## PROBLEM STATEMENT
Please repeat the entries below exactly as written, leaving out any images.

## INPUT DATA
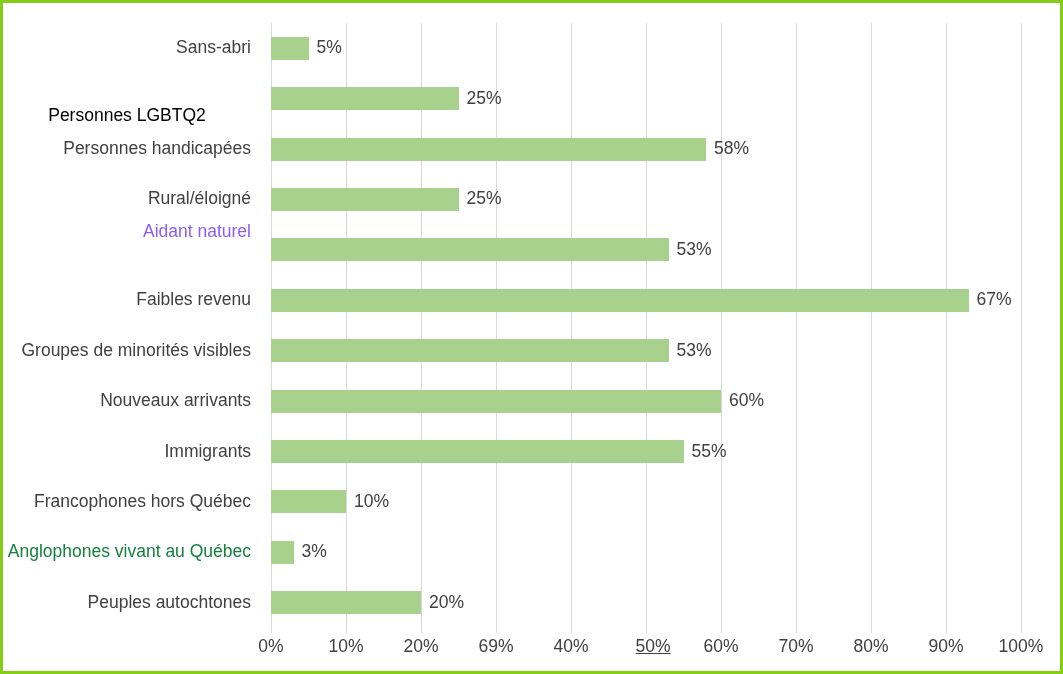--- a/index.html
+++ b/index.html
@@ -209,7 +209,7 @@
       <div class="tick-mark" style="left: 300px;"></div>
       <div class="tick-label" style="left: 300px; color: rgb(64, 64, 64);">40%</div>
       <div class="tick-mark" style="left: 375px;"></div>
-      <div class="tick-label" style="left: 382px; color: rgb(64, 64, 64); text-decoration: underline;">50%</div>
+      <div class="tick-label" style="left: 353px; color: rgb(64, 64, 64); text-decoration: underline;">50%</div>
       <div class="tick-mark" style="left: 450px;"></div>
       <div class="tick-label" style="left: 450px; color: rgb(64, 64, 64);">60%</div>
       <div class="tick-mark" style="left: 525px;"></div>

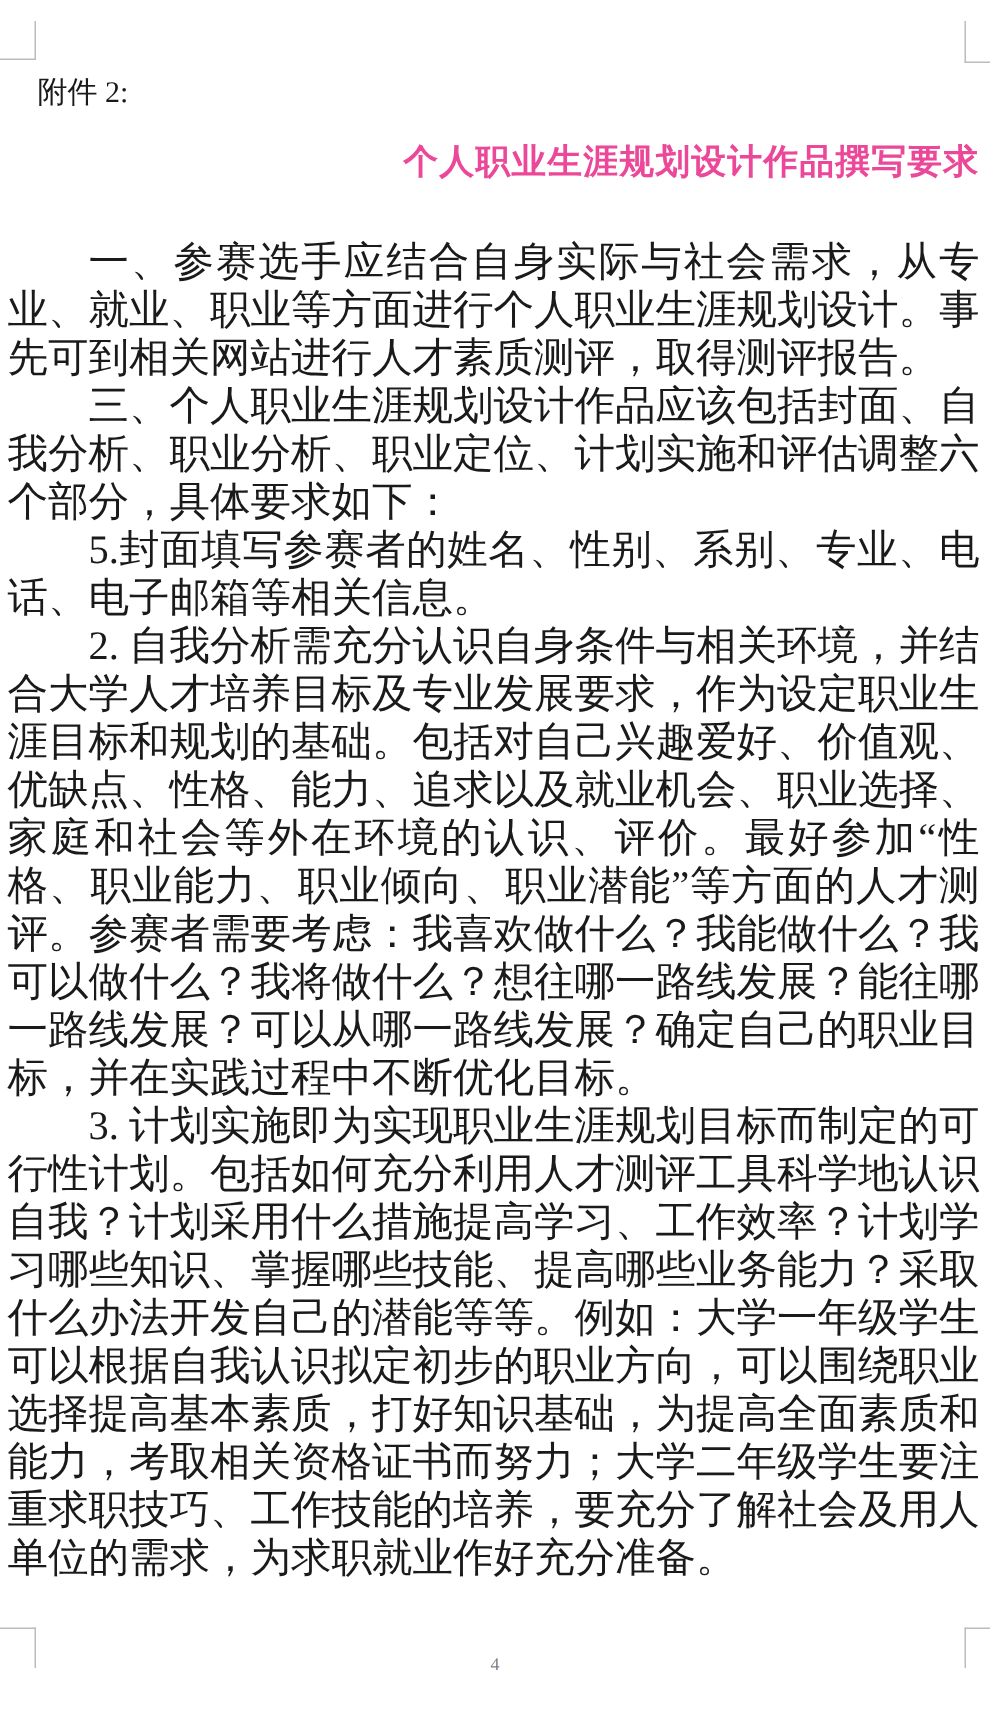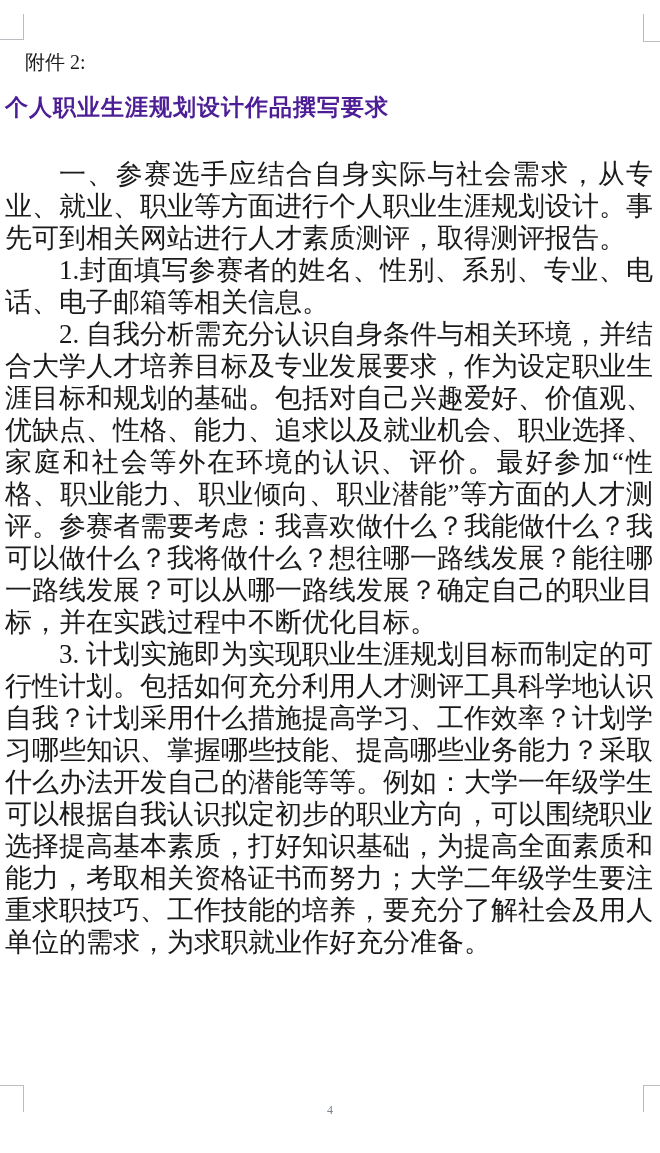--- a/index.html
+++ b/index.html
@@ -55,13 +55,13 @@
   }
   .doc-title {
     margin: 16px 0 0 0;
-    text-align: left;
+    text-align: right;
     font-size: 23px;
     line-height: 30px;
     font-weight: bold;
     letter-spacing: 1px;
     font-family: "Liberation Sans", "DejaVu Sans", sans-serif;
-    color: #4c1d95;
+    color: #ec4899;
   }
   .body-text {
     margin-top: 36px;

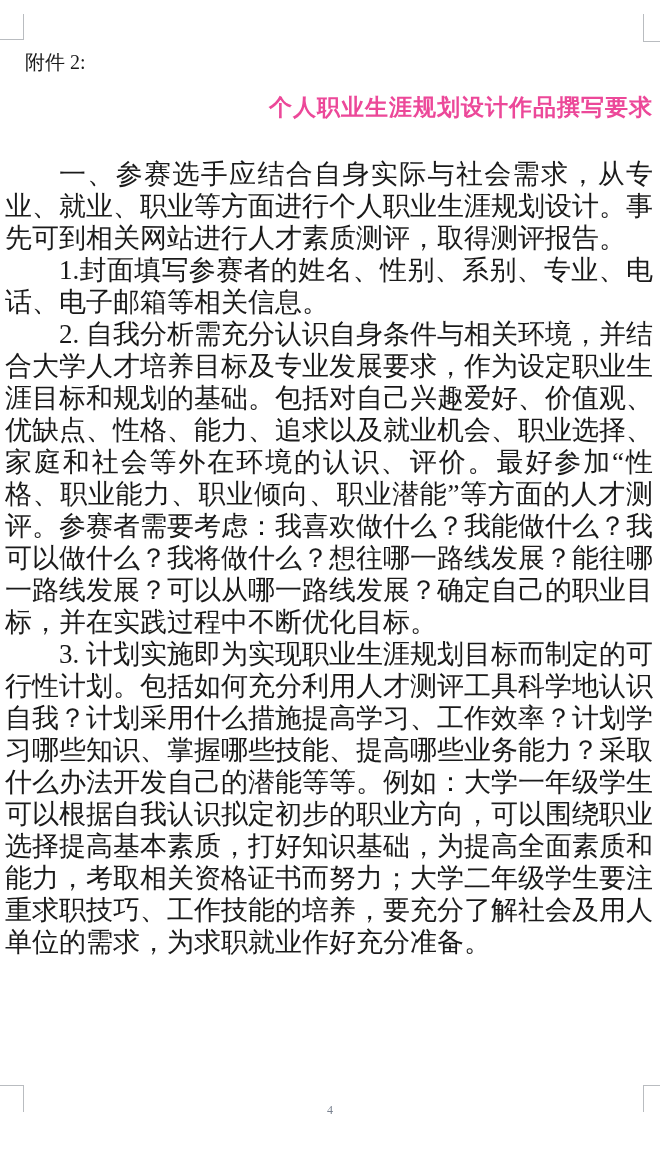--- a/index.html
+++ b/index.html
@@ -105,6 +105,7 @@
 
     <div class="body-text">
       <p>一、参赛选手应结合自身实际与社会需求，从专业、就业、职业等方面进行个人职业生涯规划设计。事先可到相关网站进行人才素质测评，取得测评报告。</p>
+      <p>三、个人职业生涯规划设计作品应该包括封面、自我分析、职业分析、职业定位、计划实施和评估调整六个部分，具体要求如下：</p>
       <p>1.封面填写参赛者的姓名、性别、系别、专业、电话、电子邮箱等相关信息。</p>
       <p>2. 自我分析需充分认识自身条件与相关环境，并结合大学人才培养目标及专业发展要求，作为设定职业生涯目标和规划的基础。包括对自己兴趣爱好、价值观、优缺点、性格、能力、追求以及就业机会、职业选择、家庭和社会等外在环境的认识、评价。最好参加“性格、职业能力、职业倾向、职业潜能”等方面的人才测评。参赛者需要考虑：我喜欢做什么？我能做什么？我可以做什么？我将做什么？想往哪一路线发展？能往哪一路线发展？可以从哪一路线发展？确定自己的职业目标，并在实践过程中不断优化目标。</p>
       <p>3. 计划实施即为实现职业生涯规划目标而制定的可行性计划。包括如何充分利用人才测评工具科学地认识自我？计划采用什么措施提高学习、工作效率？计划学习哪些知识、掌握哪些技能、提高哪些业务能力？采取什么办法开发自己的潜能等等。例如：大学一年级学生可以根据自我认识拟定初步的职业方向，可以围绕职业选择提高基本素质，打好知识基础，为提高全面素质和能力，考取相关资格证书而努力；大学二年级学生要注重求职技巧、工作技能的培养，要充分了解社会及用人单位的需求，为求职就业作好充分准备。</p>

## PROBLEM SOLUTION
--- a/index.html
+++ b/index.html
@@ -209,7 +209,7 @@
       <div class="tick-mark" style="left: 300px;"></div>
       <div class="tick-label" style="left: 300px; color: rgb(64, 64, 64);">40%</div>
       <div class="tick-mark" style="left: 375px;"></div>
-      <div class="tick-label" style="left: 382px; color: rgb(64, 64, 64); text-decoration: underline;">50%</div>
+      <div class="tick-label" style="left: 353px; color: rgb(64, 64, 64); text-decoration: underline;">50%</div>
       <div class="tick-mark" style="left: 450px;"></div>
       <div class="tick-label" style="left: 450px; color: rgb(64, 64, 64);">60%</div>
       <div class="tick-mark" style="left: 525px;"></div>

--- a/index.html
+++ b/index.html
@@ -55,13 +55,13 @@
   }
   .doc-title {
     margin: 16px 0 0 0;
-    text-align: left;
+    text-align: right;
     font-size: 23px;
     line-height: 30px;
     font-weight: bold;
     letter-spacing: 1px;
     font-family: "Liberation Sans", "DejaVu Sans", sans-serif;
-    color: #4c1d95;
+    color: #ec4899;
   }
   .body-text {
     margin-top: 36px;

--- a/index.html
+++ b/index.html
@@ -105,6 +105,7 @@
 
     <div class="body-text">
       <p>一、参赛选手应结合自身实际与社会需求，从专业、就业、职业等方面进行个人职业生涯规划设计。事先可到相关网站进行人才素质测评，取得测评报告。</p>
+      <p>三、个人职业生涯规划设计作品应该包括封面、自我分析、职业分析、职业定位、计划实施和评估调整六个部分，具体要求如下：</p>
       <p>1.封面填写参赛者的姓名、性别、系别、专业、电话、电子邮箱等相关信息。</p>
       <p>2. 自我分析需充分认识自身条件与相关环境，并结合大学人才培养目标及专业发展要求，作为设定职业生涯目标和规划的基础。包括对自己兴趣爱好、价值观、优缺点、性格、能力、追求以及就业机会、职业选择、家庭和社会等外在环境的认识、评价。最好参加“性格、职业能力、职业倾向、职业潜能”等方面的人才测评。参赛者需要考虑：我喜欢做什么？我能做什么？我可以做什么？我将做什么？想往哪一路线发展？能往哪一路线发展？可以从哪一路线发展？确定自己的职业目标，并在实践过程中不断优化目标。</p>
       <p>3. 计划实施即为实现职业生涯规划目标而制定的可行性计划。包括如何充分利用人才测评工具科学地认识自我？计划采用什么措施提高学习、工作效率？计划学习哪些知识、掌握哪些技能、提高哪些业务能力？采取什么办法开发自己的潜能等等。例如：大学一年级学生可以根据自我认识拟定初步的职业方向，可以围绕职业选择提高基本素质，打好知识基础，为提高全面素质和能力，考取相关资格证书而努力；大学二年级学生要注重求职技巧、工作技能的培养，要充分了解社会及用人单位的需求，为求职就业作好充分准备。</p>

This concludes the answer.